» **ENTRIES PROVIDED**:
= Beginning of Section =

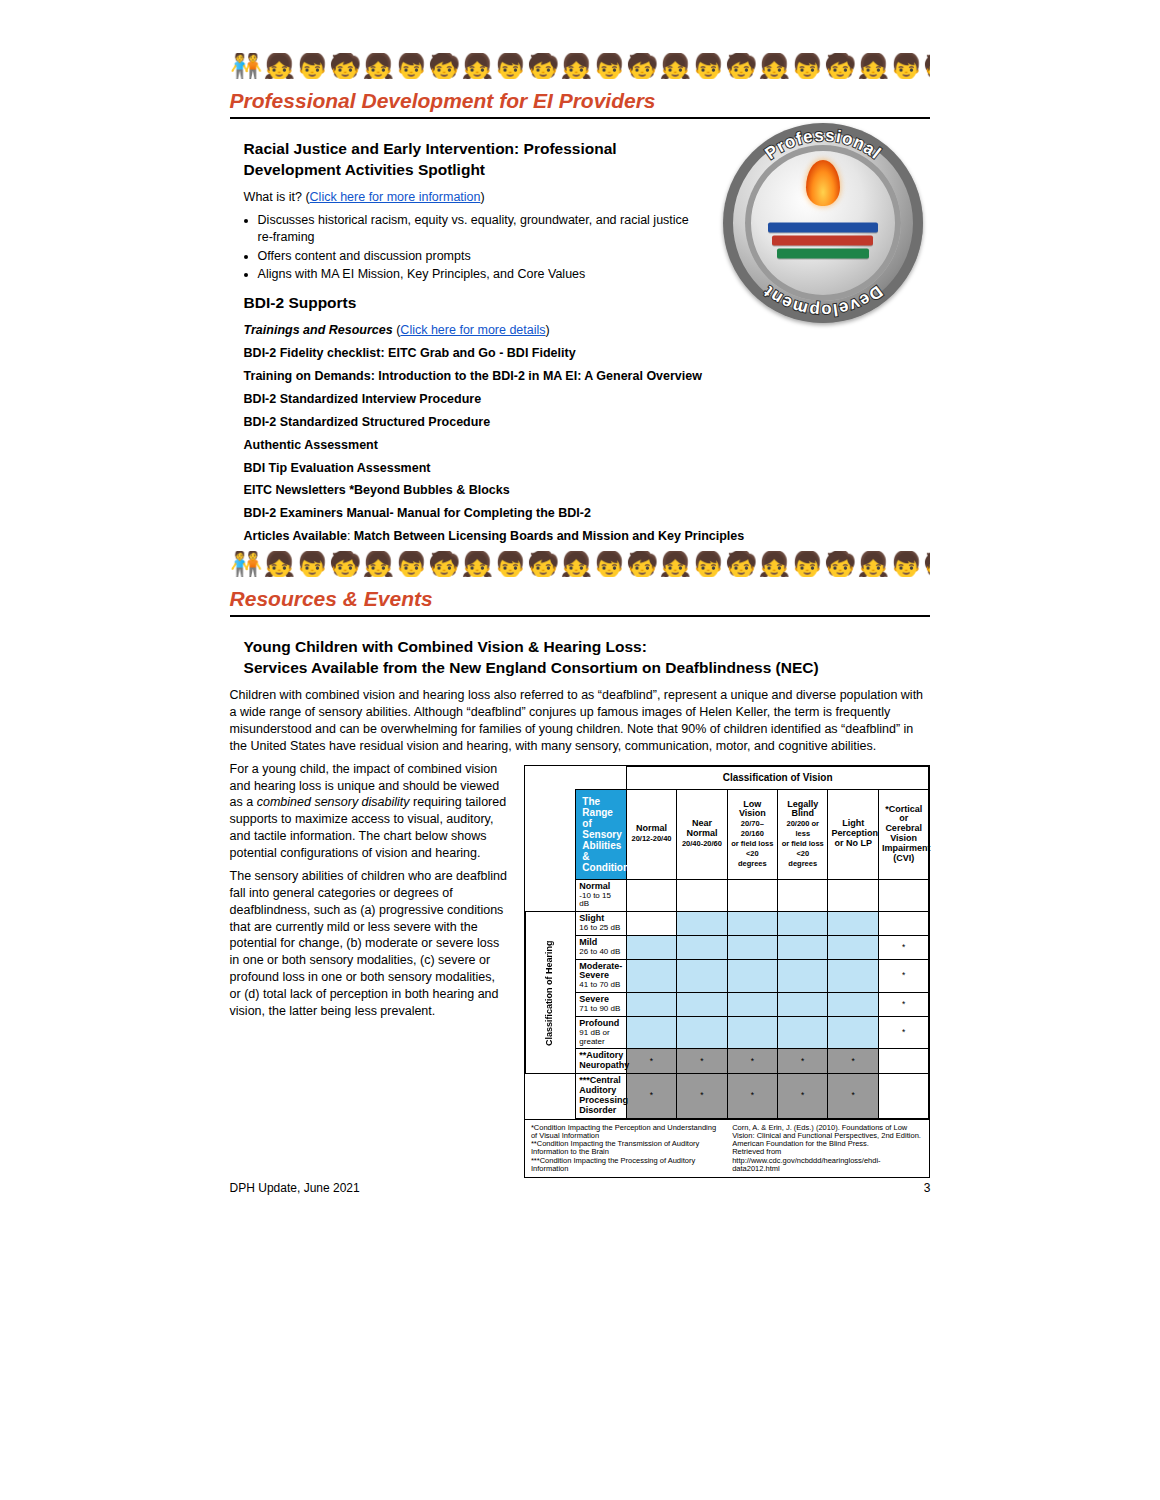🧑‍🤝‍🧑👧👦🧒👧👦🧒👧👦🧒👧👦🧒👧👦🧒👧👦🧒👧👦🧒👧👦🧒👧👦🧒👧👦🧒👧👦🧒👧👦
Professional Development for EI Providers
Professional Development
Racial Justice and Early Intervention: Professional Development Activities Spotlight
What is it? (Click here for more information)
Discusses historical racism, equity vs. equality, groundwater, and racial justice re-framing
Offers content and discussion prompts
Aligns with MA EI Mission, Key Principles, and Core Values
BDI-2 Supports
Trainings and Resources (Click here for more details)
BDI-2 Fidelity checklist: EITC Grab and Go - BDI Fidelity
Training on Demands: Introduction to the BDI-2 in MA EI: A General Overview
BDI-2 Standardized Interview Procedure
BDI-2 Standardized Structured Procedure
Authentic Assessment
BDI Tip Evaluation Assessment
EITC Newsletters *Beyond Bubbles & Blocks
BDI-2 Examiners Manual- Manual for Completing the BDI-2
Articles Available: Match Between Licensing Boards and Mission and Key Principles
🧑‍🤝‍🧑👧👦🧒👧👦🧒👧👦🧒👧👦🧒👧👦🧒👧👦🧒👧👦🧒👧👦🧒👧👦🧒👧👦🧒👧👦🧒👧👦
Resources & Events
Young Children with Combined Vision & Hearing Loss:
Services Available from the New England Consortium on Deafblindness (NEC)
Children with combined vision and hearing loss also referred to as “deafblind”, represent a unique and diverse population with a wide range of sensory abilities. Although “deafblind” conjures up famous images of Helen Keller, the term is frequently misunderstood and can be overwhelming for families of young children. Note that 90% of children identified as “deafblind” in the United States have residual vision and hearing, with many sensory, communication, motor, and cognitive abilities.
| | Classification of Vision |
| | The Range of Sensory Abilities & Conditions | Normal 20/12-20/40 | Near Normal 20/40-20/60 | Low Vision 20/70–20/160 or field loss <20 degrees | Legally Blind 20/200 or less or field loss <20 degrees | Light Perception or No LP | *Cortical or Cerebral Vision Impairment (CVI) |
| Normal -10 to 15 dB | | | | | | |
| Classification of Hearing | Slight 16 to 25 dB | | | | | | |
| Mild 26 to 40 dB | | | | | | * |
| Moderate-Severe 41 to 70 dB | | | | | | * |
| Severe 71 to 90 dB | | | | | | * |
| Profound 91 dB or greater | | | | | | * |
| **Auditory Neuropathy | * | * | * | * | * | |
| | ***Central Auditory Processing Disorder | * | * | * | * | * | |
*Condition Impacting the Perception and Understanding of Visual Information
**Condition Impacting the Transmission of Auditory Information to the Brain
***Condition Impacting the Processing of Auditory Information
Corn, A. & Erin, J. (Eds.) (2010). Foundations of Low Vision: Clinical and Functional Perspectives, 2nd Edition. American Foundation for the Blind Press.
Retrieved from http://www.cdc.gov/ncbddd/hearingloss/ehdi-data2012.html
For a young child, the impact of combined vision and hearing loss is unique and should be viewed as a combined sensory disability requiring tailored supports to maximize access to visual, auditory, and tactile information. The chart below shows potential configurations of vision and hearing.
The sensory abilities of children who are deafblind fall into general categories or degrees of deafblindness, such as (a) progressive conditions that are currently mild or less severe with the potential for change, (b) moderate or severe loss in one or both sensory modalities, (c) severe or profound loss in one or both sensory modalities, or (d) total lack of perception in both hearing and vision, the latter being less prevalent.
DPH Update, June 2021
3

= End of Section =

» **THE PROBLEM**: Wherever a line in the listing contains the word "Classification", copy that line out.

» **RESULT OF THIS EXERCISE**:
| | Classification of Vision |
| Classification of Hearing | Slight 16 to 25 dB | | | | | | |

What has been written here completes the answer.